D 2016, 122 min
FSK 0
Verleih: Neue Visionen

Genre: Dokumentation

Stab:
Regie: Karl-Martin Pold
Stimmen: Thomas Danneberg

Kinostart: 27.07.17

13 Bewertungen

Sie nannten ihn Spencer

Ein Mann, ein Bart, ein Dampfhammer

Der Teufel hat zwei linke Hände. Spätestens seit Gevatter Tod eine Figur von höheren Gnaden per Ableben vom Spielfeld holte, ist das gewiß. 2016 verabschiedete sich der gebürtige Neapolitaner Carlo Pedersoli, der als Bud Spencer Berühmtheit erlangte, von der Welt. Und diese Welt weint ihm Tränen nach – bittere, kuriose, ja solche, die vom zeitgenössischen Kinogeschehen kaum zu trocknen sind. Seit den 70er Jahren war er in zahllosen Beinahe-Meisterwerken der schlagfertige Bruder, den man nie hatte, der maulfaule Onkel, den man sich wünschte, das massige Phlegma, das jedem Angreifer seine aus der undefinierten Hüfte geschüttelte Doppelbackpfeife um die Ohren haute. Also: die abgekuschelte, heruntergeschmuste Sprüche-Klopf-Matte sämtlicher Kino- und Fernsehsonntagnachmittage der Kindheit.

Hier erfährt sie ein dokumentarisches Aufbrausen. Und zwar mit allem Schmackes, dessen das edel geknitterte Ausnahme-Genre zwischen Italowestern und internationalem Blödsinn, das wir ehrfürchtig „Bud-Spencer-Film“ taufen, fähig ist. Es gibt eins auf die Glocke! Es gibt – noch einmal – eins in die Fresse des ästhetischen Empfindens, von dem sich die mäkelige Kinokritik bis heute kaum erholt hat. Wir reden von einem der publikumsträchtigsten Leinwandphänomene, das sich – gegen die Filmhochkultur und jenseits aller kinematogeschmacklichen Finesse – als Kult etablierte. Karl-Martin Pold macht sich auf die Spuren dieser Heldenverehrung. Ohne Angst vor den humoristisch strittigen und erzählerisch fragwürdigen Kollateralschäden seines dokumentarischen Unterfangens. Und bleibt mit seinem Kinofilmdebüt auf wunderbare Weise im Bild: der Spät-Hippie- und New-Wave-Ära, der (heil-)losen narrativen Undisziplin, der Bananen- und Erdbeerfarben und der einsilbigen verbalen Replik.

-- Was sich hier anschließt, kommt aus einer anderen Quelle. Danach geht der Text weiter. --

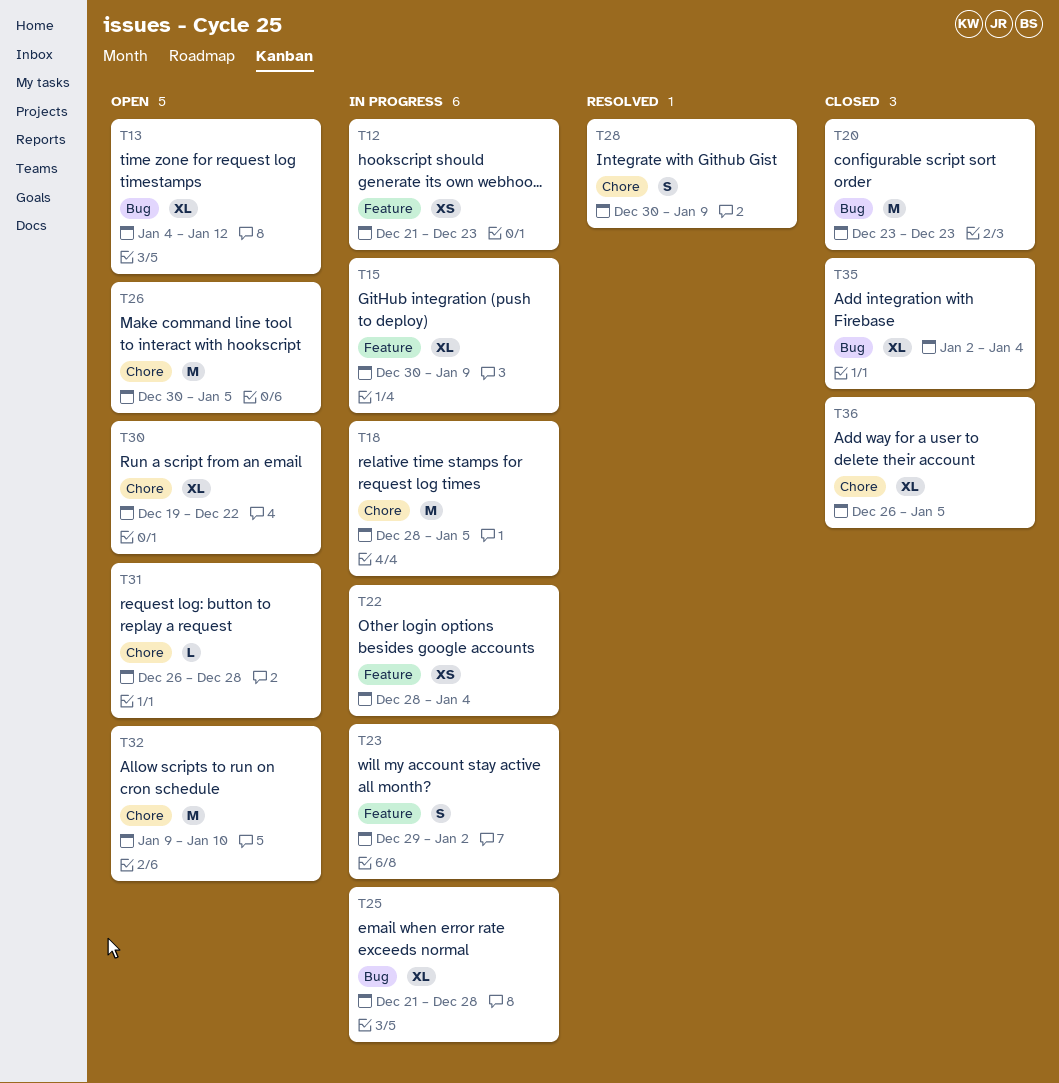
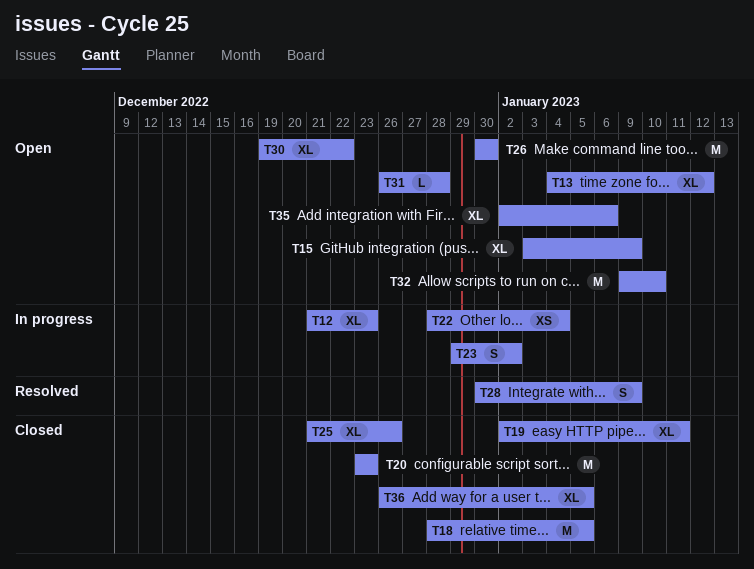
T12, estimate: XS -> XL
T15, status: In progress -> Open
T15, start: Dec 30 -> Jan 3
T18, status: In progress -> Closed
T19: none -> present
T25, status: In progress -> Closed
T25, due: Dec 28 -> Dec 26
T26, due: Jan 5 -> Dec 30
T35, status: Closed -> Open
T35, due: Jan 4 -> Jan 6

Personaler Antrieb und bestimmende Staffage dieser Dokumentarreise ins Spencer-Hill-Universum sind zwei Besessene: der blonde Marcus Zölch und der blinde Jorgo Papasoglou, die den ins Gespräch verwickelten Kinostars der Zeit fast die Show stehlen. Ihnen gesellt sich ein Dritter hinzu, der mehr als nur eine Hintergrundrolle spielt. Genießen Sie den Hörauftritt von Thomas Danneberg, der seit Ewigkeiten Terence Hill seine deutsche Synchronstimme leiht und hier als hyperauthentischer Wort-Atmosphären-Maler unversehens zum eigentlichen filmischen Amüsierzentrum avanciert.